RECORDED DATA:
- - -

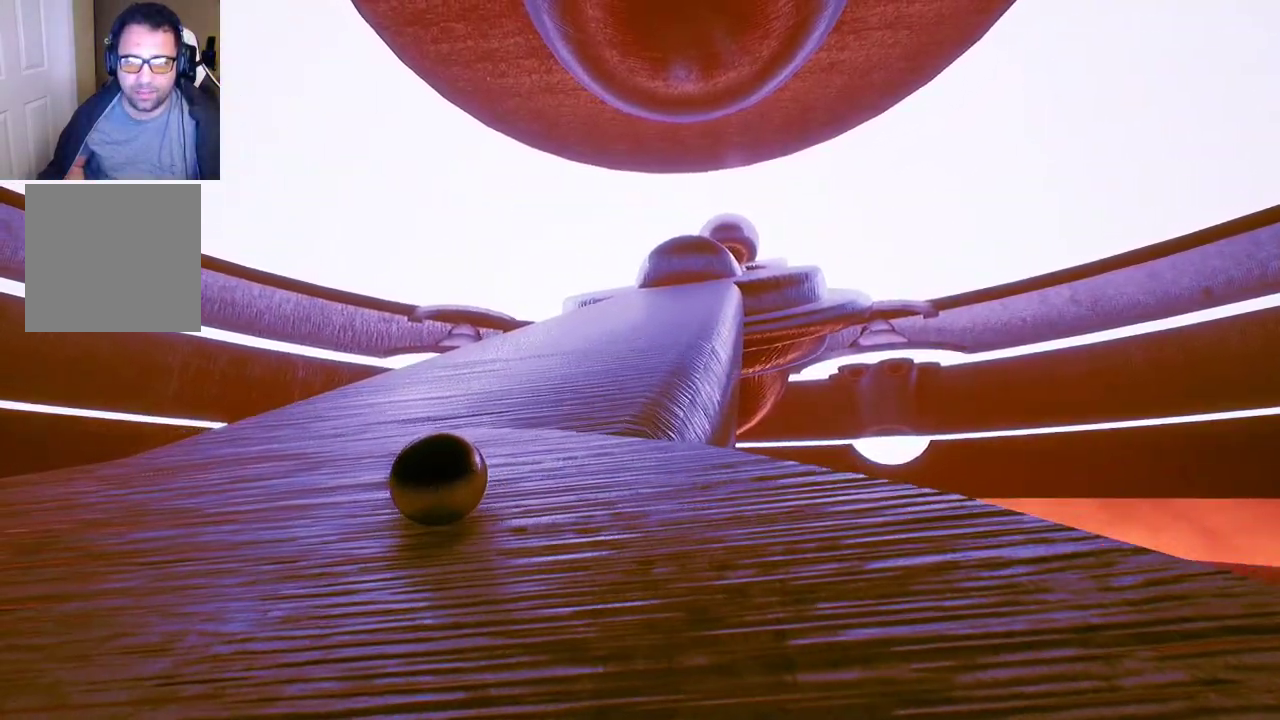
{"buttons": [], "left_stick": "up", "right_stick": "center", "events": []}
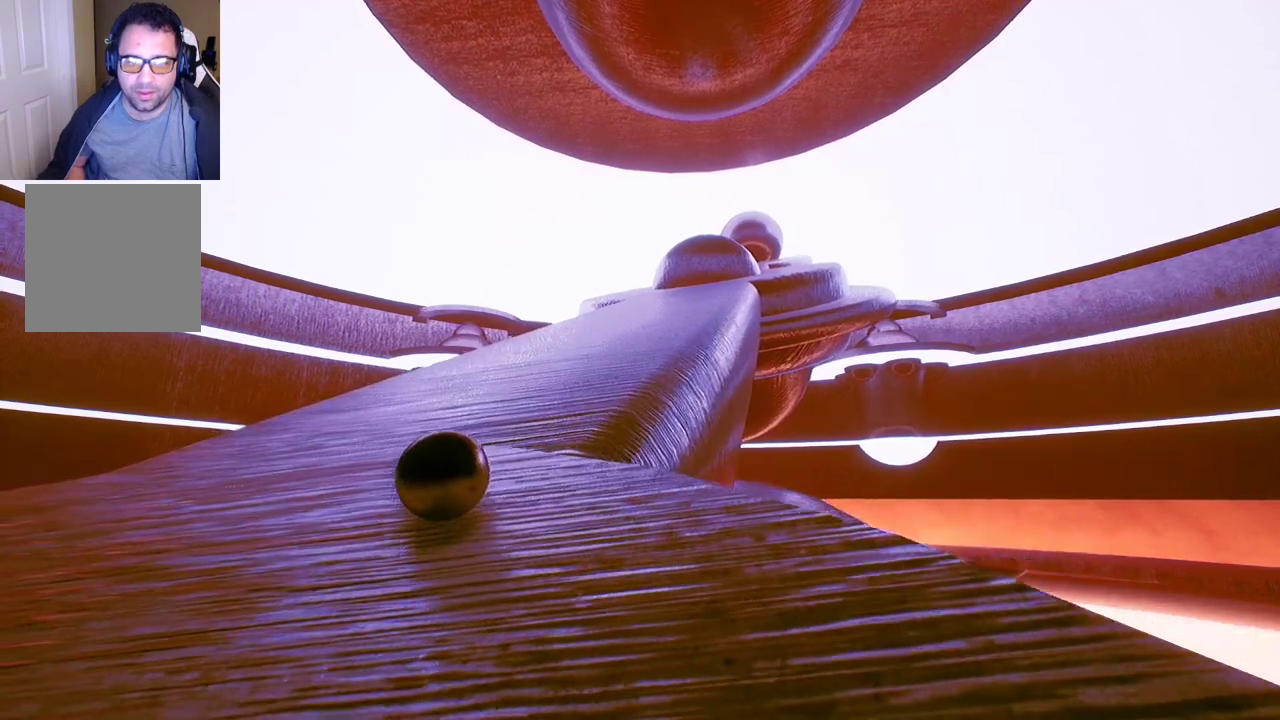
{"buttons": [], "left_stick": "up", "right_stick": "center", "events": [[83, "left_stick", "up-left"], [450, "left_stick", "up"]]}
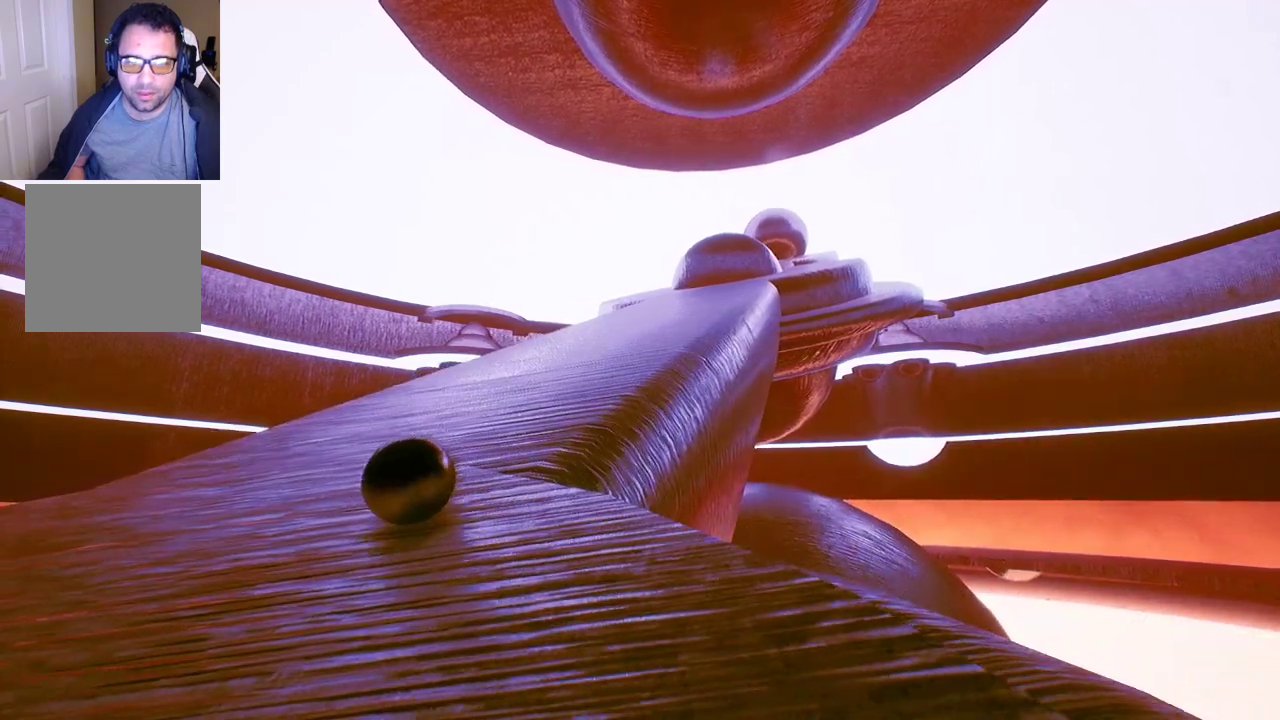
{"buttons": [], "left_stick": "up", "right_stick": "center", "events": []}
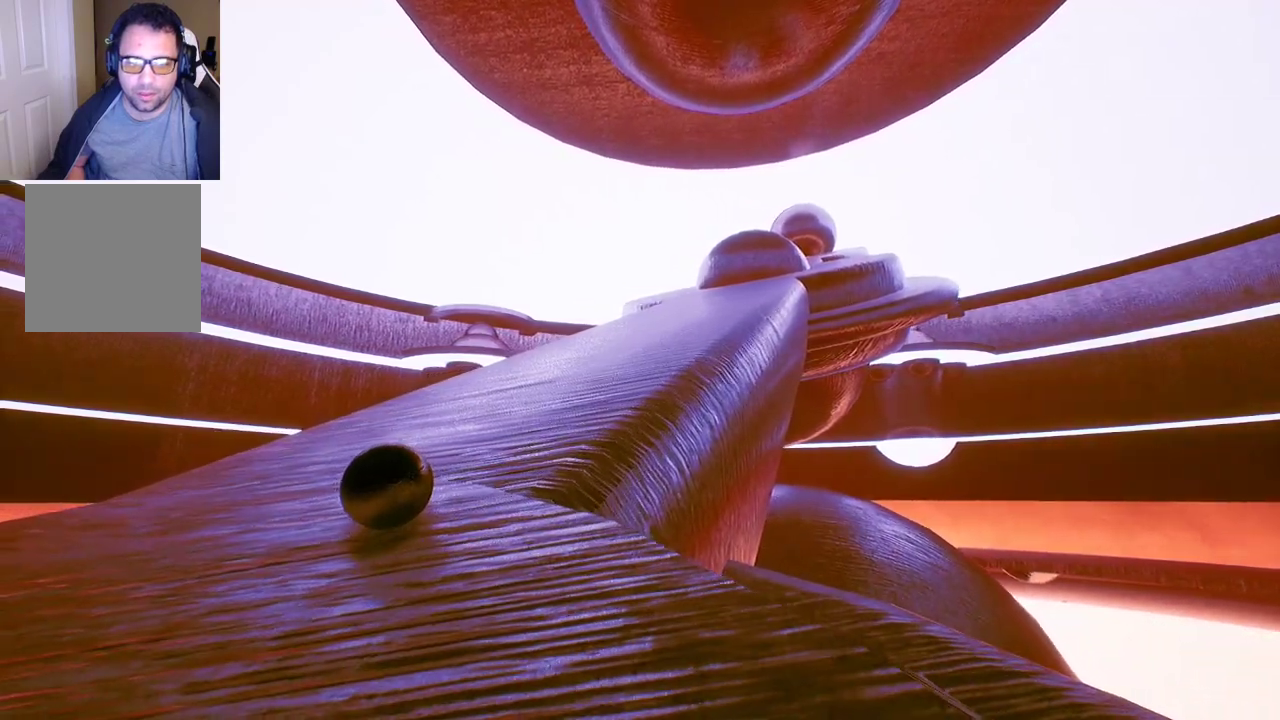
{"buttons": [], "left_stick": "up", "right_stick": "center", "events": []}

- - -

WORK TO COMPLETE:
Start at the first line and set down all of the data exactly, passing over the pictures.

RESULT OF THE TASK:
{"buttons": [], "left_stick": "up", "right_stick": "center", "events": []}
{"buttons": [], "left_stick": "up", "right_stick": "center", "events": [[83, "left_stick", "up-left"], [450, "left_stick", "up"]]}
{"buttons": [], "left_stick": "up", "right_stick": "center", "events": []}
{"buttons": [], "left_stick": "up", "right_stick": "center", "events": []}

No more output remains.